Thoren Benk: In principle, anyone can do this job. However, you do need to have taken an introductory course in rope climbing techniques, which is known in Germany as the SKT-A course. This teaches you about the various climbing techniques, rescue procedures and how to assess the safety of the tree, amongst other things. That’s all you need to be allowed to climb as an arborist. If you want to work with a motorised saw in a tree, you must be able to prove that you have 300 hours of climbing experience and carry out a further 40 hours of training on the “SKT-B” course.
Trained specialists: arborists must have proof of their climbing experience.
Question: As an arborist, is it all about being able to climb properly?

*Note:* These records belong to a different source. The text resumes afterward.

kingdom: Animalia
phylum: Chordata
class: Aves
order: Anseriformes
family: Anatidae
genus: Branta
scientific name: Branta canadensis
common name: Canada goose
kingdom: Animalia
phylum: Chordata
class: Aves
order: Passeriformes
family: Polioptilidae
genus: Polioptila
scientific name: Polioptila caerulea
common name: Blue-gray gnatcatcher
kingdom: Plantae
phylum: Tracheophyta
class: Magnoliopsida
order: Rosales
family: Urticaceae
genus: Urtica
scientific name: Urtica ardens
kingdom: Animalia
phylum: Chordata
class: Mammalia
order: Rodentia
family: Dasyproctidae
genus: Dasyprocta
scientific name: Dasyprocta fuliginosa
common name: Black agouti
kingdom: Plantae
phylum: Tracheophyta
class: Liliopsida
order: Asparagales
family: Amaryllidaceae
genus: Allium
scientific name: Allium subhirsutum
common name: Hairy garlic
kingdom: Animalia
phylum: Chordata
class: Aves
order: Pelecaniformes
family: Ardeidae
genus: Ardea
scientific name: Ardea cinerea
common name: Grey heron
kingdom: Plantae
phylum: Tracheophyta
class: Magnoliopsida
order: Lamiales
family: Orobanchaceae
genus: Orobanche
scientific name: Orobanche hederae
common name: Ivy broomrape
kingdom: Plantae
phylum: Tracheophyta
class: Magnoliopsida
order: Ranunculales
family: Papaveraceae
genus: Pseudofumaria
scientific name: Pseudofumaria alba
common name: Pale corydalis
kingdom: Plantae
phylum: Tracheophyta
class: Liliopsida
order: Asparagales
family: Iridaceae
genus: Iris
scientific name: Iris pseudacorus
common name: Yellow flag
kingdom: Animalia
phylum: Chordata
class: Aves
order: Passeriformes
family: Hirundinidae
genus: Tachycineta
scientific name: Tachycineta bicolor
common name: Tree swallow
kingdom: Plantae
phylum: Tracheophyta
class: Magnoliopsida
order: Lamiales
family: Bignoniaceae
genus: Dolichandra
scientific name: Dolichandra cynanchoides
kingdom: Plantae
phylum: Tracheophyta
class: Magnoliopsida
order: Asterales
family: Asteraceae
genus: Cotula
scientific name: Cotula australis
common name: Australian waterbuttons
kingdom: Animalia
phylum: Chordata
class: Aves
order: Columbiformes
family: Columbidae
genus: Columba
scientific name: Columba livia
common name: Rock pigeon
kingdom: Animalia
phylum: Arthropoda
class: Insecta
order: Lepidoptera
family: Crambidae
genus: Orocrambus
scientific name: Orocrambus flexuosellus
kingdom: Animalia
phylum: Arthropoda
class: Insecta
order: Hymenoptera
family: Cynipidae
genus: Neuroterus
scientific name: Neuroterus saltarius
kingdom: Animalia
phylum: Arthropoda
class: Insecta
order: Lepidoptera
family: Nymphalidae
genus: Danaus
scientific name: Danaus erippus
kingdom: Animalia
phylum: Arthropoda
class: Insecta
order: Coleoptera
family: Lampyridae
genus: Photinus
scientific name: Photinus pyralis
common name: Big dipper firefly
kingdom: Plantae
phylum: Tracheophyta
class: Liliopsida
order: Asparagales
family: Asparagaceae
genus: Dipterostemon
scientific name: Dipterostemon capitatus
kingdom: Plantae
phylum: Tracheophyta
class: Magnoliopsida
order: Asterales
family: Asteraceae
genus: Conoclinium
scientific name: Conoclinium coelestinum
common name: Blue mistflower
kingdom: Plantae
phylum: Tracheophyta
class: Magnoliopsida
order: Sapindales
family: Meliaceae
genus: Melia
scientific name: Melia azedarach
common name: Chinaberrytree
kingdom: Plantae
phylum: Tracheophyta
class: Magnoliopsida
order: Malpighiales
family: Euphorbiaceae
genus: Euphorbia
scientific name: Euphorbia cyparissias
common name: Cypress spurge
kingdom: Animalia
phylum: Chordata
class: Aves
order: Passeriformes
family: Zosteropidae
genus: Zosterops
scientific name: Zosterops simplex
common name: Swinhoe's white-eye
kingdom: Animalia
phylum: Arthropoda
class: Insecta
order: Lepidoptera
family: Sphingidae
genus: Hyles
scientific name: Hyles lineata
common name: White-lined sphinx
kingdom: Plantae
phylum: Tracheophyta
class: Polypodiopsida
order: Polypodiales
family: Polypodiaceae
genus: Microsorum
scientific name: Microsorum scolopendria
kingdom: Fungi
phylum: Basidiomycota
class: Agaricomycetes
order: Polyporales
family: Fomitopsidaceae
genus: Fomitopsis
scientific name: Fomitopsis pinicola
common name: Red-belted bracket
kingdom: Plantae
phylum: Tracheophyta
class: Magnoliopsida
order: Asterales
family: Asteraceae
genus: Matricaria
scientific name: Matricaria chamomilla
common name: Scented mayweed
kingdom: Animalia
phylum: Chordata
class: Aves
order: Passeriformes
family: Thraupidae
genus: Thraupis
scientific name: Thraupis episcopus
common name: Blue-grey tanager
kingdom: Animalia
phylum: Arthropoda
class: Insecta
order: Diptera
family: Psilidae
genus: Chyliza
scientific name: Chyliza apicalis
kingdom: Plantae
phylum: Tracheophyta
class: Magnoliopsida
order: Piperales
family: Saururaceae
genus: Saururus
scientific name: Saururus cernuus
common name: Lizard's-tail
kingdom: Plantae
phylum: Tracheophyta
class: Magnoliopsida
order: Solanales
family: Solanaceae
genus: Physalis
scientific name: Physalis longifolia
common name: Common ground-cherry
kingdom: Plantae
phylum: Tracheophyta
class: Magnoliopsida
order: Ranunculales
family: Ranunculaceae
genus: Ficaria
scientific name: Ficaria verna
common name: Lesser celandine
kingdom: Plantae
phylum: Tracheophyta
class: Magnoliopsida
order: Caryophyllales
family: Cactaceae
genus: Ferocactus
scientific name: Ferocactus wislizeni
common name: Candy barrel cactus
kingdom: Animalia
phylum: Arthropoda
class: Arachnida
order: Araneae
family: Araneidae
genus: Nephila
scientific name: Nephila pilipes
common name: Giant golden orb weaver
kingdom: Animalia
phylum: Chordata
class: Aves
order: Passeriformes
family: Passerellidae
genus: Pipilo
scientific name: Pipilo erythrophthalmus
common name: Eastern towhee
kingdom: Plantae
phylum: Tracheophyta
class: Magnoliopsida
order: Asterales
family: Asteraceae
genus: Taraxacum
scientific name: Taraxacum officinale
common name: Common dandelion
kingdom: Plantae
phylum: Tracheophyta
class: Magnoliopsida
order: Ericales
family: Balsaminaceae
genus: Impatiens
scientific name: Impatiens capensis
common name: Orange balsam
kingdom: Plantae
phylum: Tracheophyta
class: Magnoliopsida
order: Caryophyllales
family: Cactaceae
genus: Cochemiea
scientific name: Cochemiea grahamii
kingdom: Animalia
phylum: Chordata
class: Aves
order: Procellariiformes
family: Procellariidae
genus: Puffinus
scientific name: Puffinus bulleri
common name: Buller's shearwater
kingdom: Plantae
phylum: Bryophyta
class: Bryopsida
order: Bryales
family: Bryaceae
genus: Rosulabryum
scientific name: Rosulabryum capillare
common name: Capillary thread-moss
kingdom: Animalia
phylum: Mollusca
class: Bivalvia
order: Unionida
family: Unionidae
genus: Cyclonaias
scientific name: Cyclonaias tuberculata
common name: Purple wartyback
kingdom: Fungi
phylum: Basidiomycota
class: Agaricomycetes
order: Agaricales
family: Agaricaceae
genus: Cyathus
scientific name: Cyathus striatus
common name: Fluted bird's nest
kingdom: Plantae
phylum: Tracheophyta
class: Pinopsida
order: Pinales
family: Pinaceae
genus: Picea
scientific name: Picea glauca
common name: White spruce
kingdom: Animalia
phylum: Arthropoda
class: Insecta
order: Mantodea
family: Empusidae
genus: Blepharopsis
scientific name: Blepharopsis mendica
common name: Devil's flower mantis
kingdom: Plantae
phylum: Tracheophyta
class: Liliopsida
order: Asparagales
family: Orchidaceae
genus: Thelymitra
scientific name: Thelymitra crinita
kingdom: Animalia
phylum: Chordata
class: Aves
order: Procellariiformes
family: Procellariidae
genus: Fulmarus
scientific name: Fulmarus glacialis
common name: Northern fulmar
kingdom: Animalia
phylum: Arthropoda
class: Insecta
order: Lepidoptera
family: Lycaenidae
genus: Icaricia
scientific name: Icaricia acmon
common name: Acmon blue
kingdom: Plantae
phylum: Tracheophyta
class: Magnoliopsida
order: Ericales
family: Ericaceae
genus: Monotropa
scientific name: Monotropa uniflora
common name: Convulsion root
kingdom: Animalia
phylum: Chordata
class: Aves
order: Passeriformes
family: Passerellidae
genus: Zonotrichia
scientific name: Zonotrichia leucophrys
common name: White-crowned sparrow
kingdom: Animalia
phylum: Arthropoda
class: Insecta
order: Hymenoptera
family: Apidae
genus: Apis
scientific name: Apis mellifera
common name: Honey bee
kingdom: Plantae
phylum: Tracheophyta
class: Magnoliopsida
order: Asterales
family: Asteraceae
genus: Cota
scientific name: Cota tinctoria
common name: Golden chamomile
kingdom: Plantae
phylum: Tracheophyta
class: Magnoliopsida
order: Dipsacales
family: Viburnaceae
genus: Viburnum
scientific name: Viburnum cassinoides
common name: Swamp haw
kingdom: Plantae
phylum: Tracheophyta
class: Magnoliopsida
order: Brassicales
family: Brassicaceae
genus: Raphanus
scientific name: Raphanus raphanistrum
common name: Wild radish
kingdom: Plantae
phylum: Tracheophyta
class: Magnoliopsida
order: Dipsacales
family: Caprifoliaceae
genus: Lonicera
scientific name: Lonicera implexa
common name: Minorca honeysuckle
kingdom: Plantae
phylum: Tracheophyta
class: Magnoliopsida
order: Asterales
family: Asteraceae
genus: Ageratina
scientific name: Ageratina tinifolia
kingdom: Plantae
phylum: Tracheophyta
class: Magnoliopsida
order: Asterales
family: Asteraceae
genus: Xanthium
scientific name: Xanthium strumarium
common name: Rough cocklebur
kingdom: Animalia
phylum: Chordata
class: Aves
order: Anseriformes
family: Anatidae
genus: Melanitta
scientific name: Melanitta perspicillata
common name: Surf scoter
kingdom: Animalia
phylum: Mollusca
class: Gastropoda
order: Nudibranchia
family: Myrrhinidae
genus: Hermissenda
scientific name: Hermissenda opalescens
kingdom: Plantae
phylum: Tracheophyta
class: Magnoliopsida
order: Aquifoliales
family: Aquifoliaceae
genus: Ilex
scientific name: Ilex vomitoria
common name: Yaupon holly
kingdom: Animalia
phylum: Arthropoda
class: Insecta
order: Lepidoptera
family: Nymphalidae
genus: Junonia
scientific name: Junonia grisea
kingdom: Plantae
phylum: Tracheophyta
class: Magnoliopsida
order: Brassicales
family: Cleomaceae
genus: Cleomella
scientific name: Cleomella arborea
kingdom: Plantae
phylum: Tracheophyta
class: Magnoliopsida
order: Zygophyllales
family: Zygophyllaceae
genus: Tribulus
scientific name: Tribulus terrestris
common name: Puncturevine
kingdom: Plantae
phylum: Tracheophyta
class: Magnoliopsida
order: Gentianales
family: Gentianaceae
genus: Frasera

Thoren Benk: It is, at least as far as the employers’ liability insurance requirements are concerned. It’s actually just about the technique for getting on to the tree. Tree maintenance, which is what our job is all about, is not covered in these training courses. So it’s all the more important – and in fact absolutely essential – to acquire an understanding of trees and how to care for them at the same time. It is therefore advisable to have the appropriate qualifications in this field as well. You can study agriculture or arboriculture or train as a “European Treeworker”.
Question: You are a fully qualified “European Treeworker” and have been working as an arborist for more than 15 years. Do you have any particular memories of specific projects?
Thoren Benk: Yes, plenty of them. Taking care of natural monuments is definitely one of them. Looking after young trees is also great because you sometimes get to work on them on a yearly basis and see how these trees grow over time. I’ve climbed up to almost 50 metres in the Rhineland-Palatinate region to pick cones and collect seeds and have spent the entire day in the trees. It’s physically challenging but it has a really calming effect mentally. Working in cities, when you constantly meet people, also makes a nice change.
Question: You have not only climbed trees for a living, but you also had some success in championships a couple of years ago…
Thoren Benk: Yes, that’s right. But I was still working in the trees every day at the time. As Managing Director, I don’t get the opportunity very much any more. I would therefore no longer have much of a chance in the German Championships or international competitions, even though I would probably still really enjoy the opportunity to climb in the amazing trees that make up the specially prepared courses.
Thoren, thank you very much for sharing your enthusiasm for your profession with us.
Information box “About the person”
Thoren Benk is Managing Director of Benk GmbH in Mülheim an der Ruhr, which employs 20 people, the Benk Arboriculture School and , a specialist climbing equipment and arboriculture store. Thoren Benk has proved his tree maintenance and climbing skills in several competitions and has won many titles in this field. He was German Champion in tree climbing (in 2006 and 2008) and has won the Belgian Championships (2009). He has also achieved leading positions in other national and international competitions.